# Hastings Open 2018 (UK)



## 1973486 (Mar 21, 2018)

https://www.worldcubeassociation.org/competitions/HastingsOpen2018

So this is finally happening. June 2nd-3rd.

The mystery event isn't 100% decided right now which is partly why it's a mystery.

Registration opens April 6th.


----------



## Burnsy101 (Apr 6, 2018)

Hi, 

I will be selling cubes at this competition.
Custom built MF3RS2M for cheaper than the cubicle. They will have all been set up by me and broken in, and I truly believe that they are the best on the market at the moment.

They will be going for 25£ (I think)


----------



## Tyler Comfy Hat (Apr 9, 2018)

I will likely be there. Will be my first comp in over half a year, unless a surprise comp gets announced that takes place sooner.
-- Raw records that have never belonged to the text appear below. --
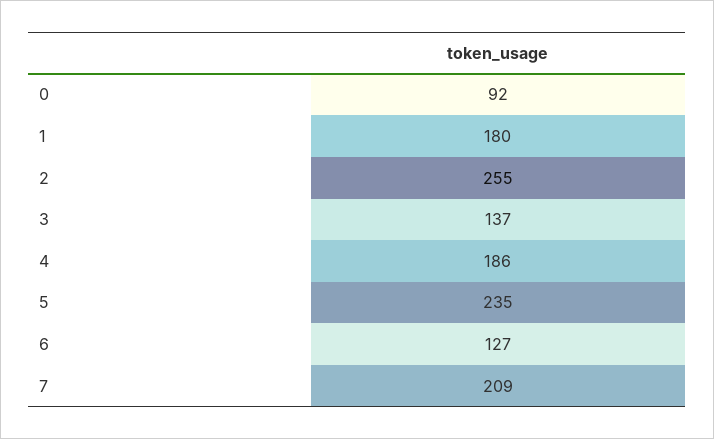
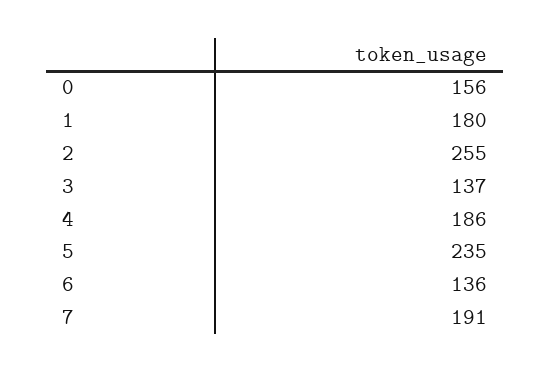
0: 92 -> 156
6: 127 -> 136
7: 209 -> 191

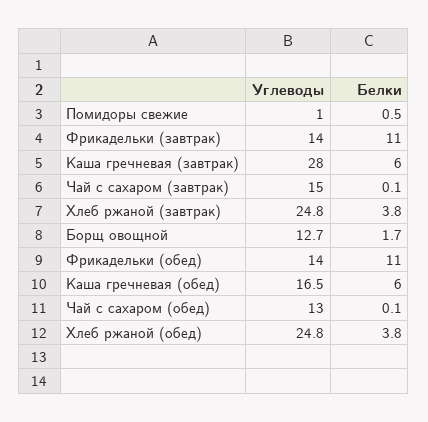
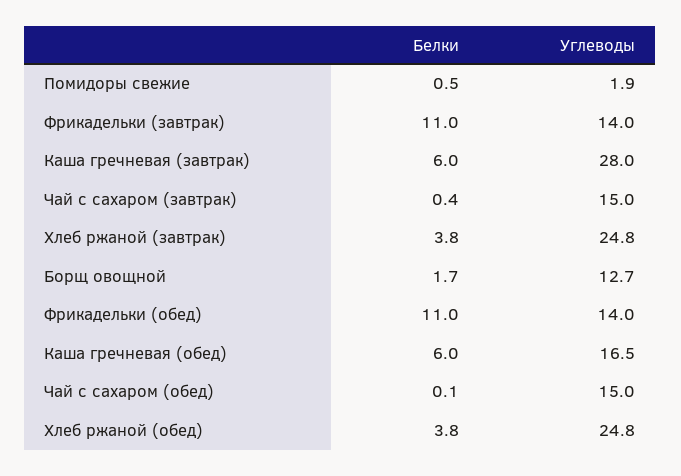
Углеводы, Помидоры свежие: 1 -> 1.9
Белки, Чай с сахаром (завтрак): 0.1 -> 0.4
Углеводы, Чай с сахаром (обед): 13 -> 15

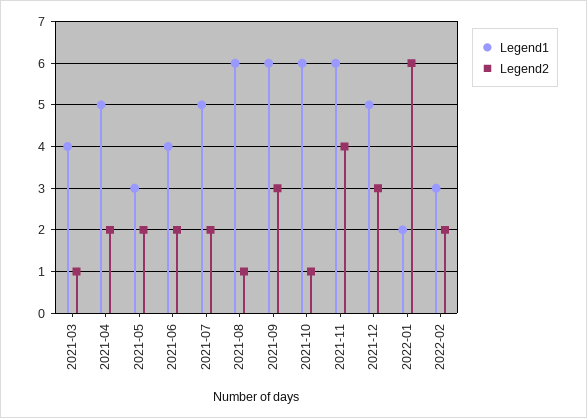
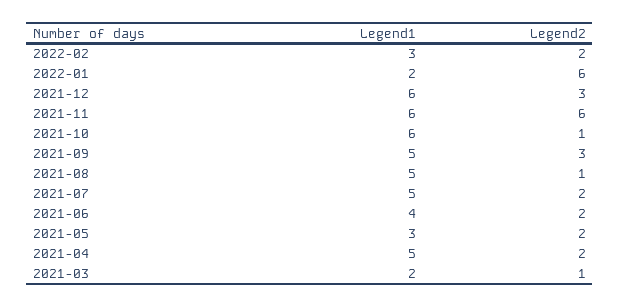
Legend1, 2021-03: 4 -> 2
Legend1, 2021-08: 6 -> 5
Legend1, 2021-09: 6 -> 5
Legend2, 2021-11: 4 -> 6
Legend1, 2021-12: 5 -> 6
Anyone looking to room share, do PM me.


----------



## Tomarse (Apr 27, 2018)

Hey guys, it's been about 8 years since I've been on the forum or involved in speedcubing, all my cubes were stolen after UK Nationals 2010 and I never got round to replacing them.

I'm local to Hastings and would really like to catch up with anyone old or new and potentially hang out before the competition!? If anyone is up for please hit me up, It's been such a long time since I've been involved in the scene and would love to meet all the new faces!


----------



## Tyler Comfy Hat (May 2, 2018)

Tomarse said:


> Hey guys, it's been about 8 years since I've been on the forum or involved in speedcubing, all my cubes were stolen after UK Nationals 2010 and I never got round to replacing them.
> 
> I'm local to Hastings and would really like to catch up with anyone old or new and potentially hang out before the competition!? If anyone is up for please hit me up, It's been such a long time since I've been involved in the scene and would love to meet all the new faces!


I started in 2015, but yeah, sure!
If you wanna borrow some of my old mains to compete with, then you're welcome to.


----------



## Tomarse (May 2, 2018)

Tyler Comfy Hat said:


> I started in 2015, but yeah, sure!
> If you wanna borrow some of my old mains to compete with, then you're welcome to.


Hey man thanks for the offer! 

I invested in some new ones but thanks so much! That's real kind of you


----------



## Tomarse (May 16, 2018)

Burnsy101 said:


> Hi,
> 
> I will be selling cubes at this competition.
> Custom built MF3RS2M for cheaper than the cubicle. They will have all been set up by me and broken in, and I truly believe that they are the best on the market at the moment.
> ...


Hi mate. Which cubes will you also be offering? I may bring a bunch of cash to spend


----------



## Burnsy101 (May 16, 2018)

I will probably also offer a few other fun puzzles, but not sure yet


----------



## Tyler Comfy Hat (Jun 4, 2018)

Have the results for the secret event been put up online anywhere?

Edit: Got the post-comp email. Question redacted.


----------



## cuber314159 (Jun 5, 2018)

Thanks to the organisers of this competition, it was one of my favourite competitions even though I did not do very well, please organise more small comps like this.


----------



## Burnsy101 (Jun 6, 2018)

Yeah. Thanks a lot Charlie, Harry and Rob. It was a really well-organised comp even if I dnfed on way too many solves


----------